Start of Block
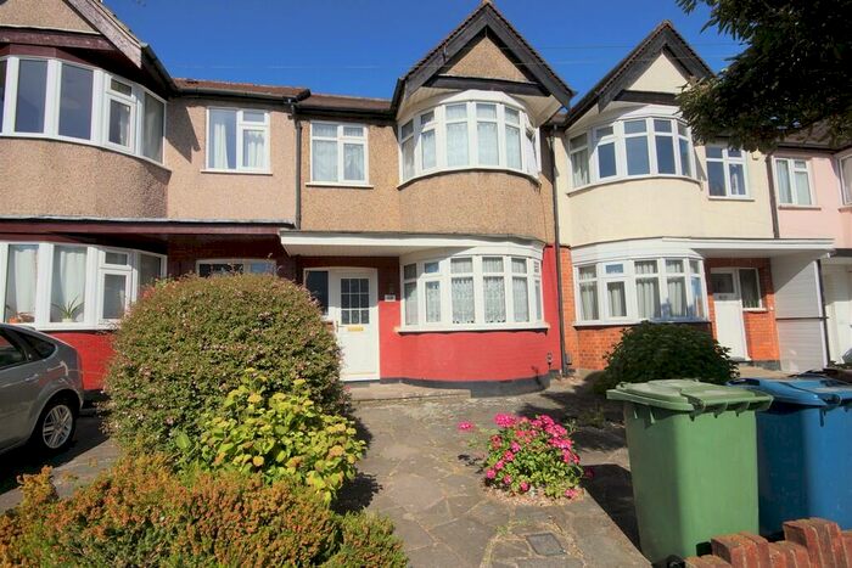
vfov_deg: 67.4
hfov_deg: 90.0
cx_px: 426
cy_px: 284
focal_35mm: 18
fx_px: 426
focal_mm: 12
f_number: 8
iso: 100
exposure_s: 1/500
End of Block
From the first line to the last, retype the data exactly, without images.

vfov_deg: 67.4
hfov_deg: 90.0
cx_px: 426
cy_px: 284
focal_35mm: 18
fx_px: 426
focal_mm: 12
f_number: 8
iso: 100
exposure_s: 1/500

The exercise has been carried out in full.